The Simplified Flow (Integrity Style)

o----------------------o----------------o------------o-----------------o---> MAIN \ / \----------/ \ HOTFIX / \ / \ / ----------------------------o---------------------o--o--------------> DEVELOP \ / \----------------/ FEATURE

Principles

  • main is always deployable.
  • develop is always ready to deploy.
  • We can ship multiple times a day, but we deploy whenever it makes sense.
  • Only develop or a hotfix/* branch merges into main. Pull requests should not target main directly.
  • Short-lived branches use prefixes feature/, fix/, or chore/ and merge back to develop frequently, hiding incomplete work behind feature flags when needed.
  • Long-lived feature branches are still possible (e.g., wide schema changes) but discouraged.

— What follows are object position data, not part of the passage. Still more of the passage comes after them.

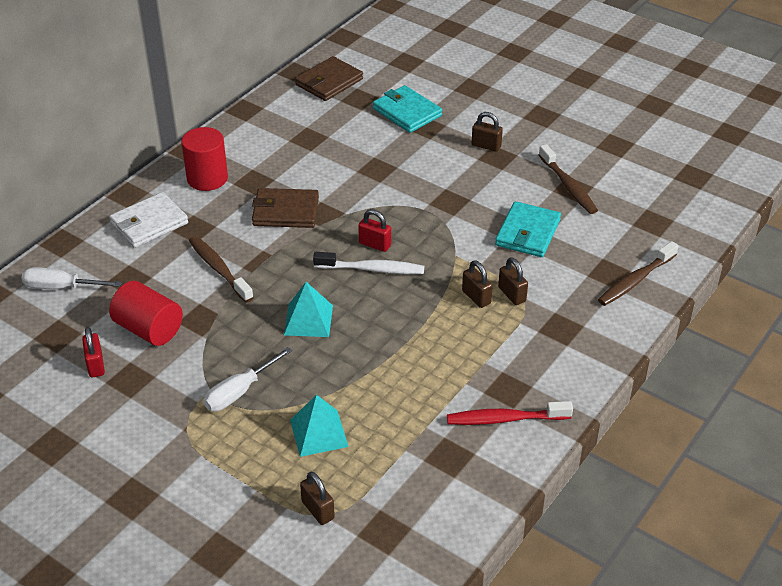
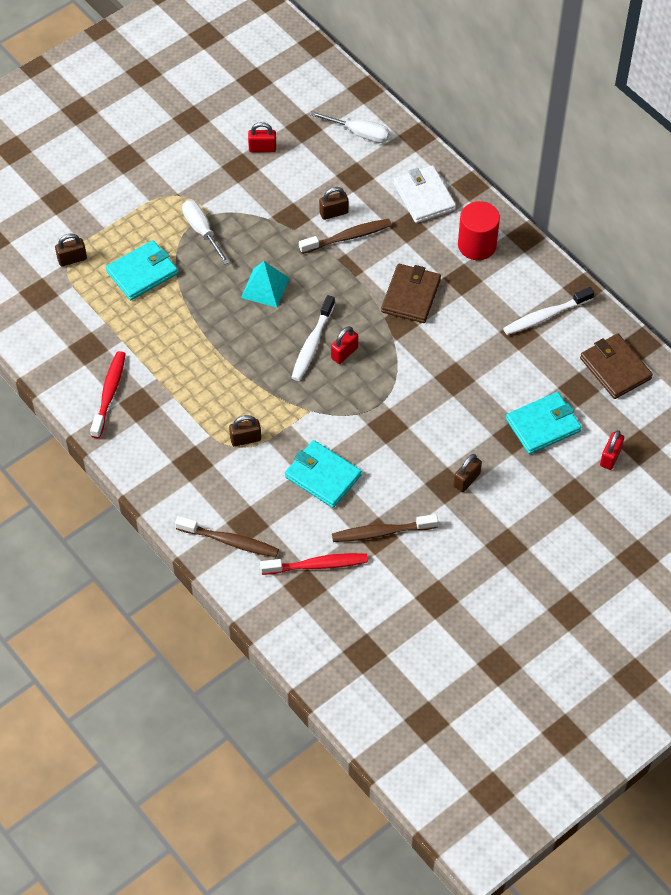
camera: 105 degrees right, 15 degrees up
(61, 287) = (359, 133): white screwdriver -> white screwdriver turned 90 degrees clockwise
(149, 329) = (290, 184): red cylinder -> none
(284, 126) = (545, 316): none -> white toothbrush
(319, 433) = (142, 272): turquoise pyramid -> turquoise wallet
(424, 74) = (610, 457): none -> red padlock
(476, 297) = (251, 411): brown padlock -> brown padlock (334, 213)
(625, 218) = (317, 565): none -> red toothbrush
(635, 280) = (230, 541): brown toothbrush -> brown toothbrush turned 135 degrees clockwise

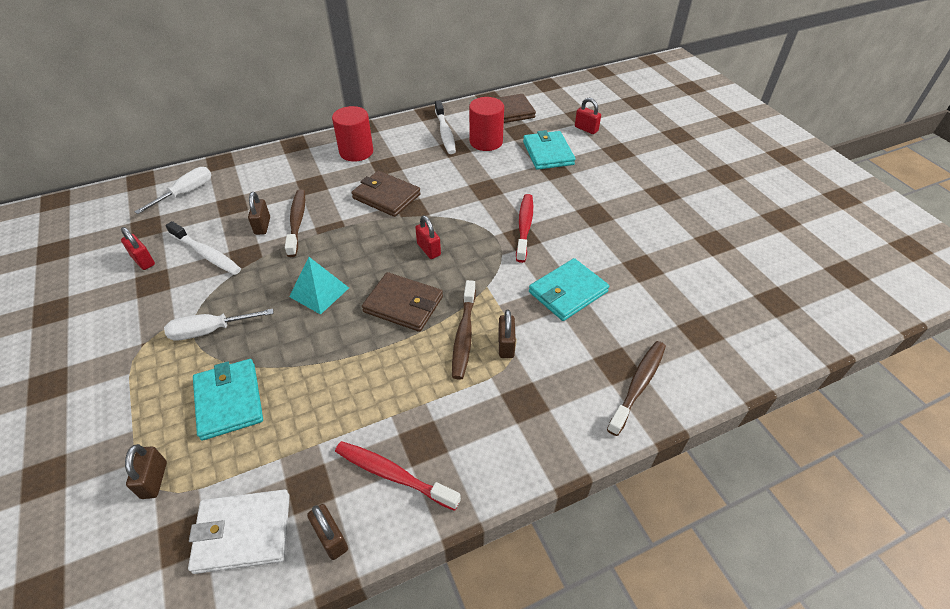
camera: 75 degrees left, 10 degrees down
(262, 148) = (143, 261): red padlock -> red padlock turned 60 degrees counterclockwise
(269, 353) = (403, 304): none -> brown wallet
(312, 344) = (408, 270): white toothbrush -> white toothbrush (207, 254)
(317, 565) = (674, 316): red toothbrush -> red toothbrush (524, 227)
(381, 532) = (640, 263): brown toothbrush -> brown toothbrush (464, 335)
(424, 197) = (286, 169): white wallet -> white wallet (243, 533)
(466, 480) = (592, 201): brown padlock -> brown padlock (331, 538)
(542, 360) = (486, 142): none -> red cylinder

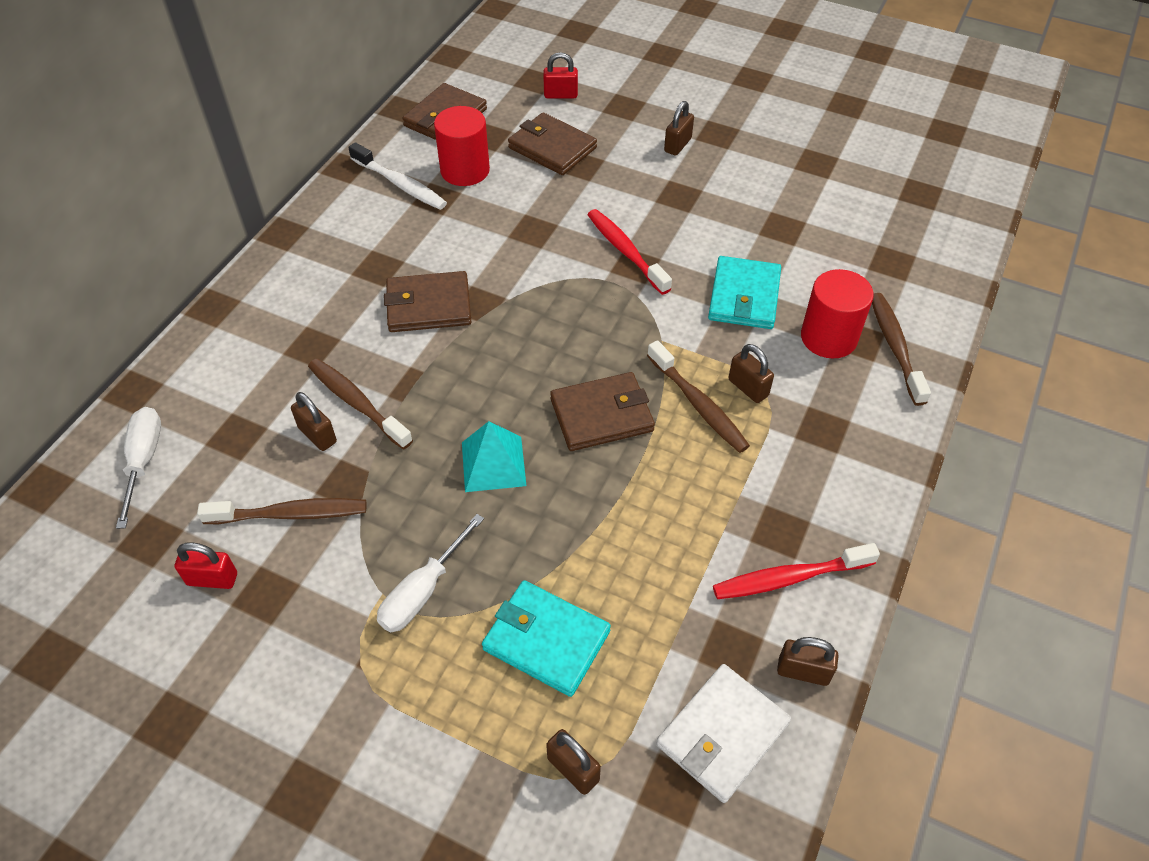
camera: 40 degrees left, 5 degrees up
(207, 254) = (291, 514): white toothbrush -> brown toothbrush
(356, 152) = (315, 270): red cylinder -> red cylinder (828, 337)
(428, 249) = (555, 339): red padlock -> none
(548, 153) = (552, 148): turquoise wallet -> brown wallet
(627, 187) = (677, 145): none -> brown padlock

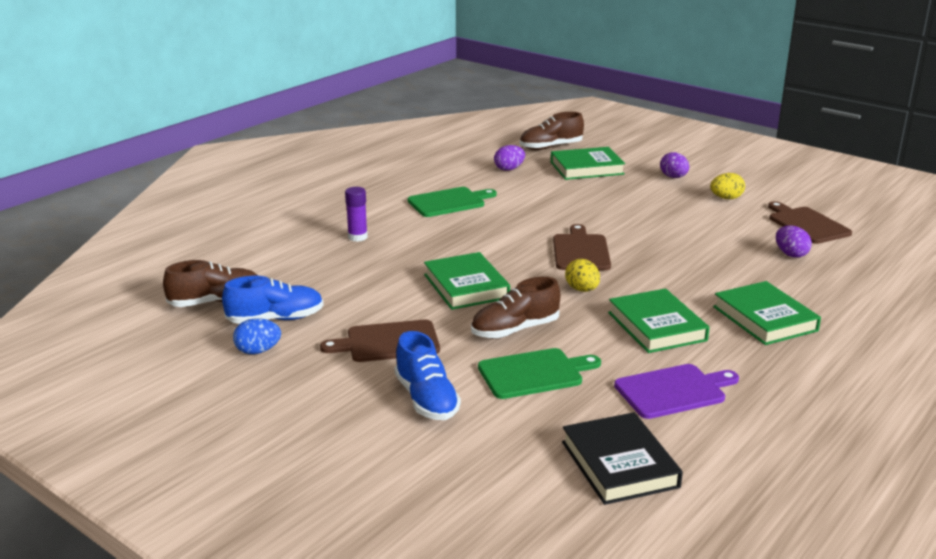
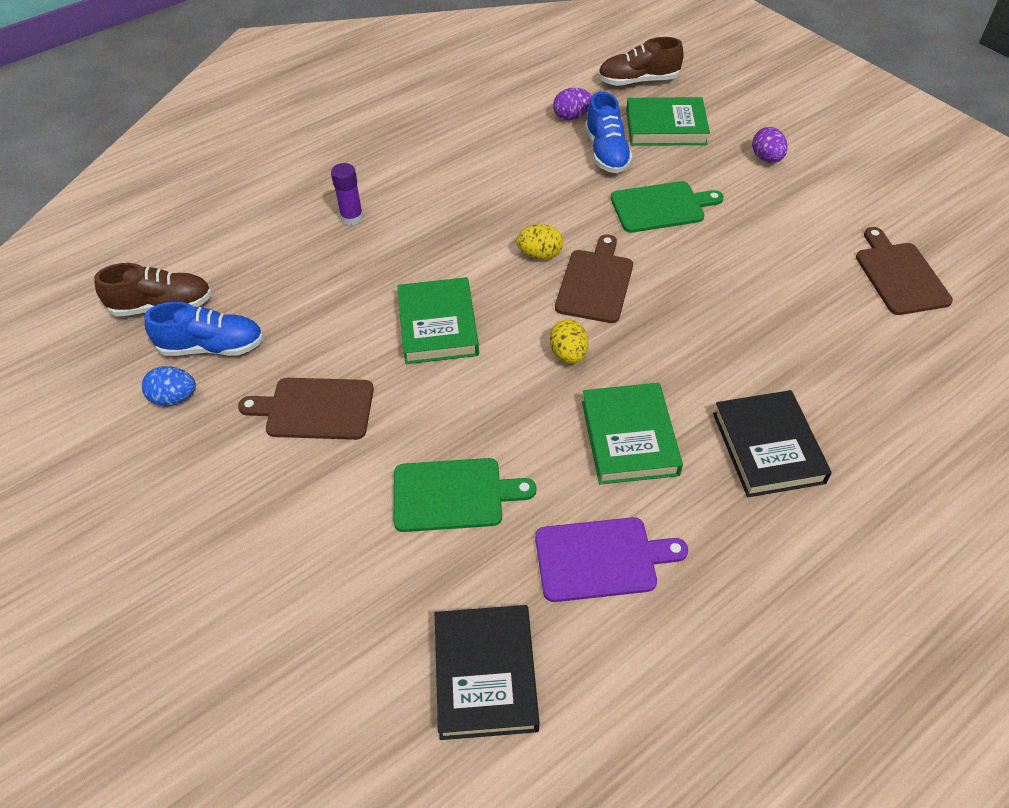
camera: 15 degrees right, 25 degrees up
(426, 399) = (318, 515): blue shoe -> blue shoe (606, 152)
(449, 202) = (478, 169): green cutting board -> green cutting board (661, 207)
(515, 330) = (462, 413): brown shoe -> none
(726, 198) = (816, 209): yellow egg -> yellow egg (539, 255)
(764, 319) = (767, 447): green book -> black book
(790, 254) = (853, 330): purple egg -> none

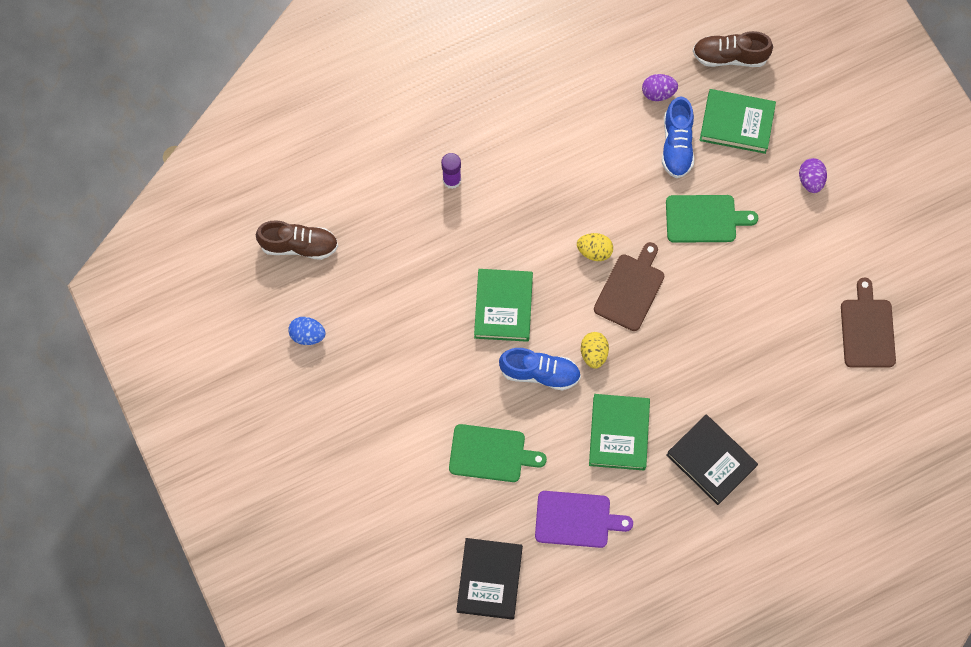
camera: 10 degrees right, 20 degrees up
(212, 347) = (335, 293): blue shoe -> blue shoe (540, 373)
(315, 409) = (406, 364): brown cutting board -> none
(767, 447) = (711, 461): black book -> black book turned 45 degrees counterclockwise

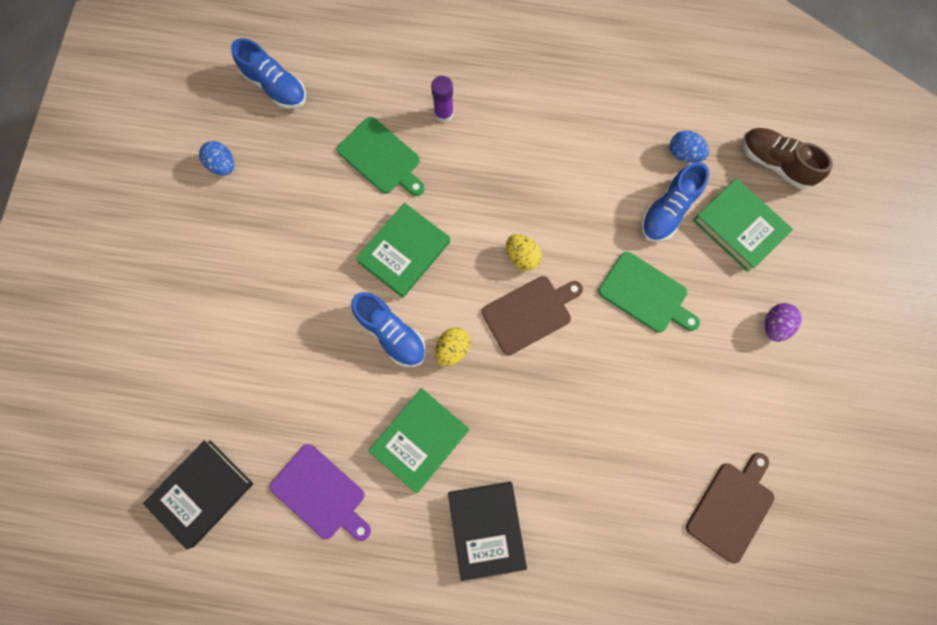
camera: 35 degrees right, 5 degrees up
(299, 245) = (275, 86): brown shoe -> blue shoe
(491, 454) = (293, 376): green cutting board -> green cutting board (381, 158)
(658, 93) = (683, 154): purple egg -> blue egg

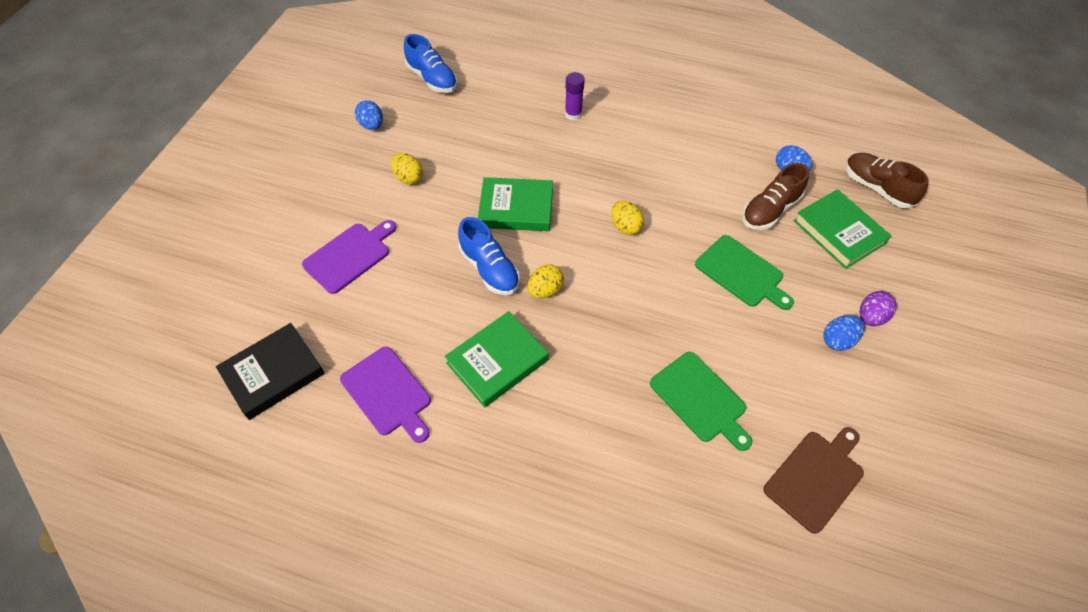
camera: 10 degrees right, 20 degrees down
(242, 342) = (349, 256): none -> purple cutting board
(281, 231) = (409, 178): none -> yellow egg
(381, 158) = (511, 138): green cutting board -> green cutting board (700, 399)
(404, 252) = (516, 208): green book -> green book turned 45 degrees clockwise
(486, 528) = (548, 453): black book -> none
(530, 313) = (625, 272): brown cutting board -> none
(667, 211) = (770, 210): blue shoe -> brown shoe
(744, 357) = (838, 340): none -> blue egg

1. A Normal Change (feature/lasers)

  • Cut feature/lasers from develop.
  • Commit small, reviewable chunks; open a PR to develop.
  • Re-sync with develop as needed (merge, not rebase) to keep history simple.
  • After approval, merge — preserve the merge commit so the log shows when the feature landed.
  • The next person deploying develop can skim the merge commits and know exactly what will ship.

2. A Hotfix (hotfix/temperature-crash)

If prod is on fire and we can’t quckly do a normal change This could be due to development in a unintenionaly broken state or a thorough client QA process. Hotfixes should be avoided if possible.

  • Branch hotfix/temperature-crash from main.
  • Make the fix, get a quick review.
  • Merge back to main (merge commit records the hotfix) and immediately merge main back into develop so future work isn’t missing the patch.

3. A Long-Lived Feature Branch (feature/big-lasers)

Sometimes several engineers need weeks on a feature that can’t be flag-gated easily.

  • Create feature/big-lasers from develop.
  • Each engineer branches feature/blue-lasers and feature/red-lasers off that root.
  • Those sub-branches PR back into feature/lasers.
  • Periodically merge developfeature/lasers to stay fresh.
  • When finished, merge feature/lasers back into develop.

Benefits

  • Fewer risky deploys — work lands in develop continuously, but we decide when to push to main.
  • No deploy babysitting — engineers aren’t forced to ship multiple times a day, but the option is there.
  • Clean history — merge commits appear only when they mean something (feature → develop, develop → main, hotfix → main).
  • Simple mental model — one long-lived integration branch (develop) plus short branches for features and emergencies.

For a small team that values speed and clarity, this flow has served us well. It can be adjusted to fit your projects needs. For example internal projects may only have main and not develop and large projects may have additional steps required.